葉山の海とロタの海とでは、そのダイナミックさが全然違う。前日の試泳で、行きは恐怖心から平泳ぎが多かったが、帰りはクロールで 戻って 来られた。1時間ほどで、大きな進歩だ。最初は怖くて顔を浸けることができなかったと言う。スイムが苦手な初心者の多くは 皆そうだ。

しかし、翌朝の本番ではスタートからクロールで泳がれ、立派に完泳され、ガッツポーズでスイムアップされた。会場の皆が拍手喝采、 まるで背後からロッキーのテーマが聞こえてきそうだった。苦手なスイムをやっつけた。自分自身の壁を破った瞬間だ。

【身の丈に合った規模で】

近年、ロタへのアクセスは悪い。それに起因するツアー代金(バイク搬送料を含む)の高さが頭痛の種となっている。

視点を変えた 斬新なアイデアで、これらの問題を少しでも軽減させたいと思い、ツアーを作るに当たって、従来の近ツリだけでなく、旅行業界の巨人JTBにも、 その見積もりを依頼した。今後も、このまま近ツリばかりに依頼していたのでは問題の解決は不可能と感じたからだ。

しかし、結局、期日までにJTBは見積もりすら出すことができなかった。理由は、自転車の搬送方法も然ることながら、 ユナウテッド航空からチャーター便費用の提示がなかったからだ。JTBなら何か策があるのではないかと期待したが、ダメだった。 JTBにとっては、これまで米粒ほどのロタ島など眼中になかったのだろう。

それに反し、近ツリは実績もロタ島情報の蓄積もあり、ユナイテッドからチャーター便費用の金額提示もされており、期日までに パンフレットを 作ってきた。だから近ツリにした。当然の判断だ。

因みに、長年付き合っている近ツリの社員は優秀だ。 特に、近ツリの現地子会社(PDI)のスタッフは本当に優秀だ。

しかし、残念ながら料金面で満足いくものではなかった。だから、心苦しくて、これまでのように積極的な 募集活動をする気にはなれなかった。当然、参加人数は減った。

チャーター便の利点は成田からロタ直行であること、大勢(約150人)が一度に行けることの2点だ。しかし、昨年からは、 半端なグアム〜ロタ間だ。 おそらく日本〜グアム間の自転車搬送の手段がないのだろう。

何故なら、ユナイテッドの チャーター便(160人乗り)には自転車が僅か40台ほどしか乗せられないという致命的な弱点がある。

また、今年は自転車搬送費往復(600ドル)の高さから参加者が100人を切った。

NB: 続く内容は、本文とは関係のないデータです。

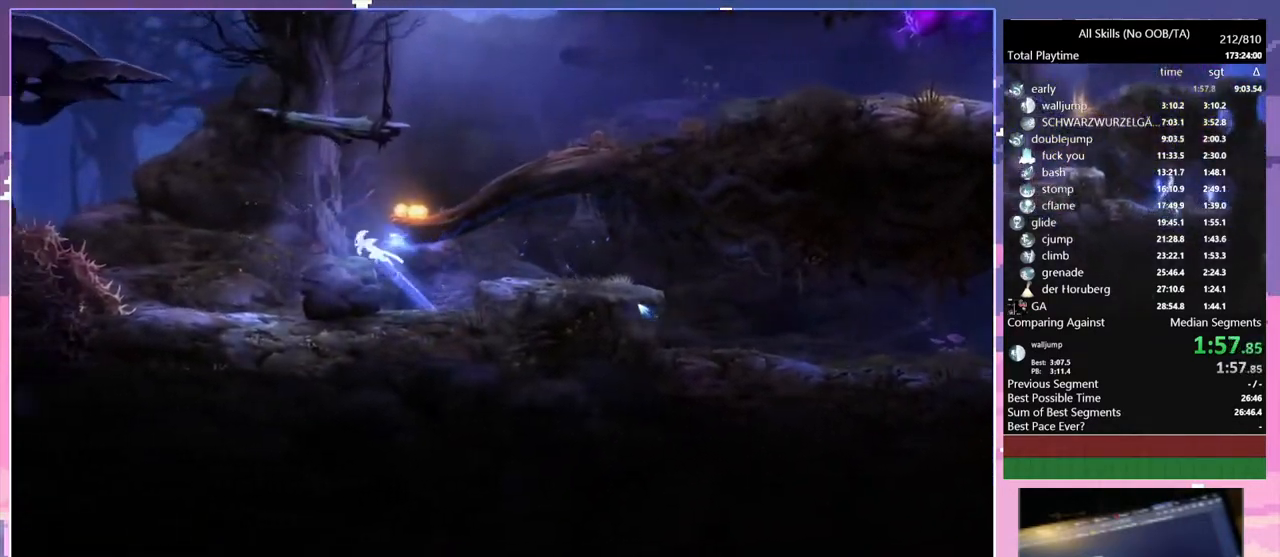
{"keys": ["d", "space"], "mouse": [], "events": [[83, "space", "up"], [133, "a", "up"], [267, "d", "down"], [367, "space", "down"]]}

だから、もうコストのかかるチャーター便を 仕立てる意味はない。 それに参加者の皆さんに対し心苦しくて、運営していても、かつてのように我々自身が楽しくない。

来年からは初心に返って、運営しようと思っている。参加できる人数は100人以下になると思うが、チャーターを仕立てず、 通常の定期便を工夫し、出来る範囲で良いと考えている。すなわち、この島の身の丈に合った規模でやろうと思う。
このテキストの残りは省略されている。